Robert (gurdonark) wrote,

Erwin Park

north texas landscape, originally uploaded by gurdonark.

This afternoon after lunch I drove the fifteen minutes up to Erwin Park in nearby McKinney. Erwin Park is a large city park whose primary function is single-track mountain bike trails. I did not bring my bicycle, though, as I wanted to walk along alone.

This park has lots of wide open spaces in which are interspersed the "scraggle woods" which make my part of Texas my part of Texas.
I sat on a park bench under an isolated tree reading a science fiction book for a short while. Then I began to walk and snap pictures, using a very primitive Mikona digital camera which takes 25 pictures on a simple flash drive, and has no little screen to allow one to see what one is taking. As with throwaway cameras, I like the challenges imposed by cameras without focus, high resolution or a "macro" setting.

We get nice breeze here almost year-round, which appeals to the kite fancier in me. When the breeze kicked up a bit, I got out a 2 dollar and 99 cent kite I had in my car, as well as 500 feet of kite string. The kite had a picture of a single space alien on it, holding up its hand in a gesture I take to be friendship.

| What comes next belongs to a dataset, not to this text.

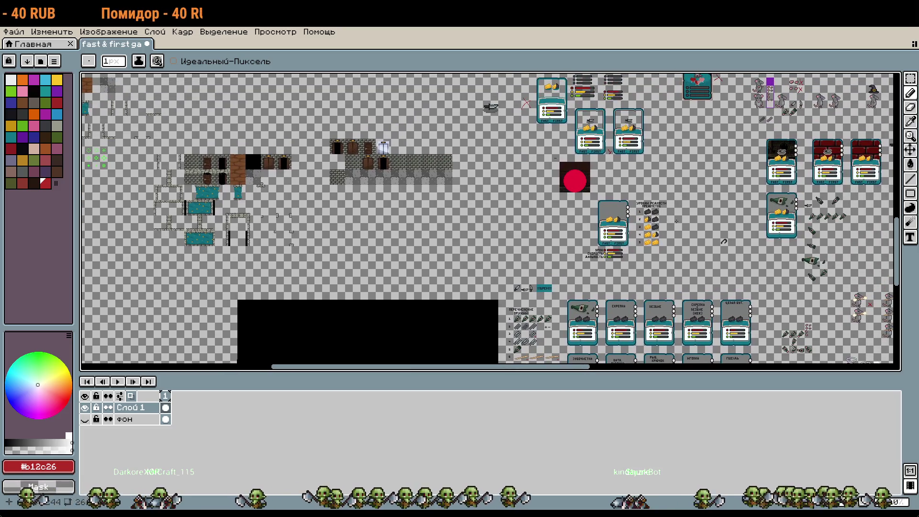
pyautogui.scroll(1, 630, 218)
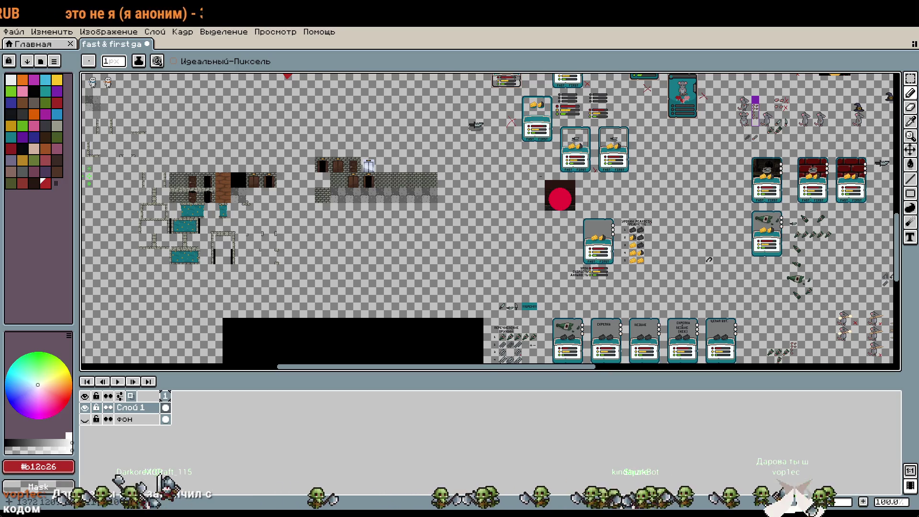
pyautogui.scroll(5, 648, 228)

The kite uncoiled from my hand, and soon stood in a brisk wind several hundred feet from me. I kept a close eye on dark clouds on the horizon, to ensure that no lightning rendered me an unintended Benjamin Franklin. After several minutes, I reeled the kite back in, having experienced what I so often experience with kites here--a simple moment of unalloyed fun and ease.

Then I began to walk once more. I nodded hello to cyclists who passed on single-track trails through the fields on which I strolled.
I stopped and took pictures at a Bois d'Arc tree, whose huge fruits,called Osage oranges, festooned branch and ground. Osage oranges are the size of small bowling balls, and are much prized by squirrels. I believe that the Caddo native Americans ate them, too, but I have never tried them, as they are not citrus but a different thing altogether.

When I finished hiking, I found that I was hungry for a snack. I do not snack often in a big way, but this time I headed to a Chicken Express, a fried chicken restaurant. There I ordered two chicken breasts, and then began the laborious but amusing task of removing all the skin so as to render them healthy enough to eat. There is a sense of delectable poison when all that golden brown chicken skin lies heaped upon the plate. I resisted the templation to eat the crispy temptations, and ate the skinless chicken, which was quite good. Skinless fried chicken is surprisingly do-able in the program I follow, and yet so very tasty.

After I left Erwin Park, I drove past a couple of longhorn cattle on my way to nearby Myers Park and Convention Center. This county park
has a livestock barn formerly used for 4-H shows. Today it featured a springer spaniel trial.

I made it in time to see the very last competitor do its thing. I am not sure that he was, in fact, a springer spaniel, but I do not stand upon pedigree. His owner led him through a course of hurdles, obstacles, climbing benches, and a standing table. None of it was hazardous, but it all required discipline. The dog was wonderful. He reminded me of a high school junior who has memorized 93 percent of his lines for a class play. It's true that the stage manager with the leash in hand had to remind him of a line or two, but his performance was nonetheless more fun than a more Tony one might be.

I noticed that many of the spectators were not, strictly speaking, springers. I was in some doubt about the sheltie-looking animals, as I cast my memory to remember if a springer looked like a sheltie or rather like a hound. But I am positive that the two pomeranians,
the standard poodle, and the miniature pinschers were posting off-topic, as it were. No human spoke to me, nor I to any human, which I suppose would be sad if I did not consider it a good thing.

I stopped by Half-Priced Books on my way home, to pick up cut-rate-priced tourist books. We wish to take a trip in January-ish, and are trying to decide upon a destination. For twenty-two dollars, I got books on Bermuda, Costa Rica, Puerto Rica, and the Dominican Republic, as well as a book on Colorado for our next Summer vacation and a book on offbeat Texas for any stray Saturday.

My wife and I then adjourned to MiMi's chain restaurant, where we ate a bit and read up on places to see and things to do. We could enjoy a visit to many of these places, but perhaps this is the Costa Rica year--a nice hotel or lodge near a forest filled with birds and butterflies sounds right to us. So many other things sounded so good, though, that the jury remains out.

I needed a "recharge" day like today, in a placid isolated city park. I may need a "recharge" day every day, now that I think about it. A few years ago, I went to this park in December,when snow and frozen ground was the norm, and I had the place to myself. Today there were more people, but the vibe was similar--live free, in nature, and just breathe the stress relief.